The platform, like others mentioned earlier, will now limit the streaming quality to standard definition, in an effort to reduce the bandwidth it takes up, thus allowing people to use other services. This decision comes at a time when more and more people have been resorting to working from home, students learning via online video classes and people generally using more Internet services as the area is shutting down in light of the coronavirus.
“Prime Video is working with local authorities and Internet Service Providers where needed to help mitigate any network congestion, including in Europe where we’ve already begun the effort to reduce streaming bitrates whilst maintaining a quality streaming experience for our customers,” a Prime Video spokesperson said.
However, unlike Netflix and Youtube, Amazon Prime Video’s efforts look global. The company hasn’t issued a clarification on whether it is doing so only in Europe or elsewhere around the world as well. When reached out, Amazon’s spokesperson told The Guardian that this includes Europe, “where we’ve already begun the effort to reduce streaming bitrates whilst maintaining a quality streaming experience for our customers.” Amazon Prime Video is available in 200 countries globally with over 150 million subscribers.
Previously, Netflix and Youtube had taken similar decisions after European Industry Commissioner Thierry Breton urged Netflix and Alphabet to take measures to ensure the safety of the Internet structure. Netflix complied, saying “We estimate that this will reduce Netflix traffic on European networks by around 25% while also ensuring a good quality service for our members.” The move will stay in effect for 30 days, a number which is subject to changes.

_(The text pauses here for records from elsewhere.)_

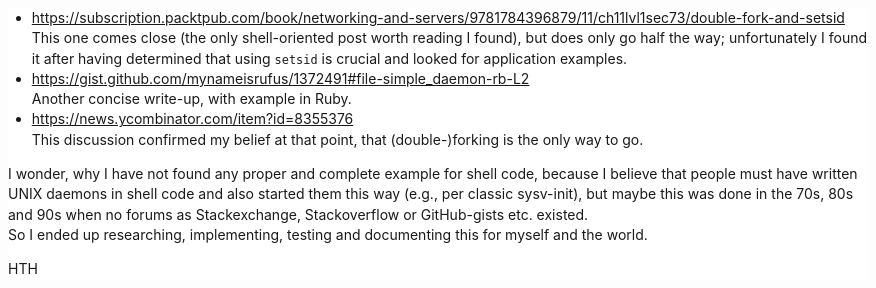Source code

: - https://subscription.packtpub.com/book/networking-and-servers/9781784396879/11/ch11lvl1sec73/double-fork-and-setsid<br />
  This one comes close (the only shell-oriented post worth reading I found), but does only go half the way; unfortunately I found it after having determined that using `setsid` is crucial and looked for application examples.
- https://gist.github.com/mynameisrufus/1372491#file-simple_daemon-rb-L2<br />
  Another concise write-up, with example in Ruby.
- https://news.ycombinator.com/item?id=8355376<br />
  This discussion confirmed my belief at that point, that (double-)forking is the only way to go.

I wonder, why I have not found any proper and complete example for shell code, because I believe that people must have written UNIX daemons in shell code and also started them this way (e.g., per classic sysv-init), but maybe this was done in the 70s, 80s and 90s when no forums as Stackexchange, Stackoverflow or GitHub-gists etc. existed.<br />
So I ended up researching, implementing, testing and documenting this for myself and the world.
<br />

HTH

Youtube followed shortly after, and promulgated that it will set standard definition as the default quality in Europe for a month. Users will get the option to make the change to HD or higher if they wish to. It’s unclear if Prime Video and Netflix will give similar options to their users.
Youtube has already given users the option to change quality as per their will, while Netflix changed it up according to the internet connection and bandwidth.